MATERIAL PROVIDED.
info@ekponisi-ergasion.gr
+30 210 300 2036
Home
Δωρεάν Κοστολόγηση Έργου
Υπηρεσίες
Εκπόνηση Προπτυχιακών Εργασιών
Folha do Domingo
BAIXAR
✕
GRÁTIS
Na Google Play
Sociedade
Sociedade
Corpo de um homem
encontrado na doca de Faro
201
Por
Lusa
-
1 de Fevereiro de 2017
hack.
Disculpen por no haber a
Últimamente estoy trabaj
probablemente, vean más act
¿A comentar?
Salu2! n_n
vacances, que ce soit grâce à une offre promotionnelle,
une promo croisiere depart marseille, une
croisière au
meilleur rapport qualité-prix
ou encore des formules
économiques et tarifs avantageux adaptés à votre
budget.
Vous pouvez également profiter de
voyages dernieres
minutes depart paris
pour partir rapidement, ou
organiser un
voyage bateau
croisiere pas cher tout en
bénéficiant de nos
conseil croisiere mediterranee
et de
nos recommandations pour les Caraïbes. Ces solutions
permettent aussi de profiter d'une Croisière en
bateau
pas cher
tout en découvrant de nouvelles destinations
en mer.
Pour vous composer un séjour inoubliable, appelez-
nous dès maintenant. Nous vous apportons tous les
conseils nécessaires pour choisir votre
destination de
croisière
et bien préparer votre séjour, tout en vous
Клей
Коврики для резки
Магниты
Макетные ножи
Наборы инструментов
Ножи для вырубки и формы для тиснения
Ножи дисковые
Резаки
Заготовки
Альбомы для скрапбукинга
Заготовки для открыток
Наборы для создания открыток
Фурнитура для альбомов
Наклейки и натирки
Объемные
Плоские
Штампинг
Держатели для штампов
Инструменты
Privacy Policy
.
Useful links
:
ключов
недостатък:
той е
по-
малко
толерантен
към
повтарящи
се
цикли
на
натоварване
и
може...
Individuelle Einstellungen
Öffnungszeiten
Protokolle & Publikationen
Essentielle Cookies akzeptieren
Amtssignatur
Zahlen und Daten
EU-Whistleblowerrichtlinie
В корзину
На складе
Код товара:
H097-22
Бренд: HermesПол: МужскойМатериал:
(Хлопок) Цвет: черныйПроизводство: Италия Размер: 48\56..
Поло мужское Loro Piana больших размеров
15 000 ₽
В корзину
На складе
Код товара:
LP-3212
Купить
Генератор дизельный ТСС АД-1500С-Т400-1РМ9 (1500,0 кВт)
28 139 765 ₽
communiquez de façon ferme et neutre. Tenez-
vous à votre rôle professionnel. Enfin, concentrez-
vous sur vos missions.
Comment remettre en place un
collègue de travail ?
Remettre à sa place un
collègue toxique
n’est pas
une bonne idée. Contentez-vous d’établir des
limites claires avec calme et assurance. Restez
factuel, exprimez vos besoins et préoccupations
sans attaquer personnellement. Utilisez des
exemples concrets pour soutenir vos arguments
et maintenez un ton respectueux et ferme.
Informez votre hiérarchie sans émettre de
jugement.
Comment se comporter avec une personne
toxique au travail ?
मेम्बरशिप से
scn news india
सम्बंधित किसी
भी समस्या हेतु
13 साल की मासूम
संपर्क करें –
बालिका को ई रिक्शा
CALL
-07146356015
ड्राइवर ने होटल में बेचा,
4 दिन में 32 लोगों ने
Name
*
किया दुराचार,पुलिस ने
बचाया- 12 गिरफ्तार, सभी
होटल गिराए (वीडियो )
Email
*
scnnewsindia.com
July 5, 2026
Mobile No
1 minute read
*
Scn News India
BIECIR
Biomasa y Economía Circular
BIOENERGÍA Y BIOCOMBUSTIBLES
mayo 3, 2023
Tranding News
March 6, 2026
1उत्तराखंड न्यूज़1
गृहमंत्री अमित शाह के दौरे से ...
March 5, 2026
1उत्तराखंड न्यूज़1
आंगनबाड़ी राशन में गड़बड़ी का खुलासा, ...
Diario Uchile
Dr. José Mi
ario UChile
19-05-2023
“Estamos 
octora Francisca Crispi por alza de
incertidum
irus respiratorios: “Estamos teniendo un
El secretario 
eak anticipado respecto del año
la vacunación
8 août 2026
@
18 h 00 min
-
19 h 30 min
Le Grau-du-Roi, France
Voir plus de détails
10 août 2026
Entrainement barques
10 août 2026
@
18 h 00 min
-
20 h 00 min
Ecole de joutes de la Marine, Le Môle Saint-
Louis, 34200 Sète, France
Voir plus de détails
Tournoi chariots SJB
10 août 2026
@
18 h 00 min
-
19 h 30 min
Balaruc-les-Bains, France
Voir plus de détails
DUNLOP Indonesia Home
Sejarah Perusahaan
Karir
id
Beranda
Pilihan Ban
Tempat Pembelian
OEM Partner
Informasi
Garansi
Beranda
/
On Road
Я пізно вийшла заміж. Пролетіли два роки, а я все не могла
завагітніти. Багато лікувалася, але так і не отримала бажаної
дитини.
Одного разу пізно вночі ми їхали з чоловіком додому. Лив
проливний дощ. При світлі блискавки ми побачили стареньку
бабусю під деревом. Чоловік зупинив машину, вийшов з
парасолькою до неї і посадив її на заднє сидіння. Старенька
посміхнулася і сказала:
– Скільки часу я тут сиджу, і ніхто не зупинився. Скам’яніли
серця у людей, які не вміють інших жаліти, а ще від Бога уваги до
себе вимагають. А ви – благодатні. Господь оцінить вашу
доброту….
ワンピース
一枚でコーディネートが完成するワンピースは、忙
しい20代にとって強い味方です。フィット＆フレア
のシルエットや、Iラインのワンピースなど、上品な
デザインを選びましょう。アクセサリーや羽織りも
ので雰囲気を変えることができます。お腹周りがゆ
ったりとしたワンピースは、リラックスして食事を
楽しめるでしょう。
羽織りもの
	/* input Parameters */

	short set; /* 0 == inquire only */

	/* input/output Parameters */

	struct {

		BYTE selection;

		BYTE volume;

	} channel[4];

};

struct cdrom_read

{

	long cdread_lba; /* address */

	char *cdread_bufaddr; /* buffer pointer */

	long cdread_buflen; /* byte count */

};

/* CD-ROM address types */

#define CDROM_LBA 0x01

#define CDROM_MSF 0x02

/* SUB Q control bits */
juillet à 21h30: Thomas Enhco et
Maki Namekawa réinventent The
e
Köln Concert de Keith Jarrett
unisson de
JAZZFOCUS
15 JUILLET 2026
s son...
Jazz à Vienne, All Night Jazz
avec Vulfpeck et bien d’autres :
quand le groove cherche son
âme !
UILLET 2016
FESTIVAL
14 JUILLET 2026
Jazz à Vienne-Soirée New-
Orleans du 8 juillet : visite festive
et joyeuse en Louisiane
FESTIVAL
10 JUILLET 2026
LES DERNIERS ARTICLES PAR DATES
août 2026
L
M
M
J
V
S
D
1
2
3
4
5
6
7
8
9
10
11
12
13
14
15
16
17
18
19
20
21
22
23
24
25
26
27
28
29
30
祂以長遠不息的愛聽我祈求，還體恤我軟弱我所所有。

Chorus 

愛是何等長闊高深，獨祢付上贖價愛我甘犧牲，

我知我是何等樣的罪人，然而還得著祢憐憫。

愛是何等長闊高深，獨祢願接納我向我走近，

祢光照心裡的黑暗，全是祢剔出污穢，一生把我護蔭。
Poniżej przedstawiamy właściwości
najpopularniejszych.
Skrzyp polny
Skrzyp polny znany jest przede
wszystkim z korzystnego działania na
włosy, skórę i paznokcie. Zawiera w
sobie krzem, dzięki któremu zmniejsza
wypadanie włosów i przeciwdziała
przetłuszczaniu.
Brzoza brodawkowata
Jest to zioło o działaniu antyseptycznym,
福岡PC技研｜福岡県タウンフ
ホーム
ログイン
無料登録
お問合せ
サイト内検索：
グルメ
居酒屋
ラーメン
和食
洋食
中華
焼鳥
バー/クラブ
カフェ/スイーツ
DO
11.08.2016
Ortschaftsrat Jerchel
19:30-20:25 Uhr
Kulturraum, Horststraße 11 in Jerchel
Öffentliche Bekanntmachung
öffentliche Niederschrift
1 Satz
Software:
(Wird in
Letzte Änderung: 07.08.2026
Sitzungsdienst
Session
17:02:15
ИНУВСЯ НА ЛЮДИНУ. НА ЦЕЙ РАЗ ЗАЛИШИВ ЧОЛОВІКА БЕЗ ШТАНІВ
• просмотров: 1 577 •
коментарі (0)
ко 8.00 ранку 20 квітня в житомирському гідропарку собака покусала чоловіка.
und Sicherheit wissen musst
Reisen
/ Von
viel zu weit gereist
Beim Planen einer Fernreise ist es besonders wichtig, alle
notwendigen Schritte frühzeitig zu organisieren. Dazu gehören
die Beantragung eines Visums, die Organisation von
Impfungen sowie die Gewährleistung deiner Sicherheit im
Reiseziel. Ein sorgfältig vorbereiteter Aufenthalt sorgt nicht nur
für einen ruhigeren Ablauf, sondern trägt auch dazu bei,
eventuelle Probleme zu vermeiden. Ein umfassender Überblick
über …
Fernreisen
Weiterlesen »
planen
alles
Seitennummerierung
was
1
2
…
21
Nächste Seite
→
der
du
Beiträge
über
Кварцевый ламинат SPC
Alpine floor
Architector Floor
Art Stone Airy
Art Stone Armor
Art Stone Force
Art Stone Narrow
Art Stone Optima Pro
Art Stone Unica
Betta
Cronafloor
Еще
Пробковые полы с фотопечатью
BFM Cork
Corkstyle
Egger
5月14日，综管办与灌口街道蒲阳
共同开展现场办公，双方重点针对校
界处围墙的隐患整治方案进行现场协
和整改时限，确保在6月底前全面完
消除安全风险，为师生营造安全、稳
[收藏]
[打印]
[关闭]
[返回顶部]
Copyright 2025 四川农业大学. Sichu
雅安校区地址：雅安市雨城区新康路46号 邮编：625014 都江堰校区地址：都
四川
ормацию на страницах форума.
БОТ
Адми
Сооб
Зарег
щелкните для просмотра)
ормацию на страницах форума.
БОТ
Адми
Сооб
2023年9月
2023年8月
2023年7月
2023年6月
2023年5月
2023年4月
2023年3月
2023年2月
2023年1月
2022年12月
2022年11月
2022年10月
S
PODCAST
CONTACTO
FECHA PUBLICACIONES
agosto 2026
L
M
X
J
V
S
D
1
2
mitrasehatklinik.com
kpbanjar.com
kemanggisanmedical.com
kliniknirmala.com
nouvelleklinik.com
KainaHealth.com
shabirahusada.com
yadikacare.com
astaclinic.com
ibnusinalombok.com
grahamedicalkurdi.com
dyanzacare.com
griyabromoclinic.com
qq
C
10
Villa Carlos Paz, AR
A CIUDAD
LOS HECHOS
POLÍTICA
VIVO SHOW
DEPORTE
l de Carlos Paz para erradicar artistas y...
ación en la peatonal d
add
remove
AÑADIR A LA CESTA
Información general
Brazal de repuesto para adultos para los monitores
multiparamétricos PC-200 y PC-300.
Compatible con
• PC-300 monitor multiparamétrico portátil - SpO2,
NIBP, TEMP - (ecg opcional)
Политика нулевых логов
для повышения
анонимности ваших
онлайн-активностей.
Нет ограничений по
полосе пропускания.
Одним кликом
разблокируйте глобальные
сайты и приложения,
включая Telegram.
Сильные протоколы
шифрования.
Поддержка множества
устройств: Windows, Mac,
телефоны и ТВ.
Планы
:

WHAT IS REQUIRED. In the listing above, the line containing "шифрования." and all lines after it are to be restated word for word.

EXPECTED OUTPUT.
шифрования.
Поддержка множества
устройств: Windows, Mac,
телефоны и ТВ.
Планы
:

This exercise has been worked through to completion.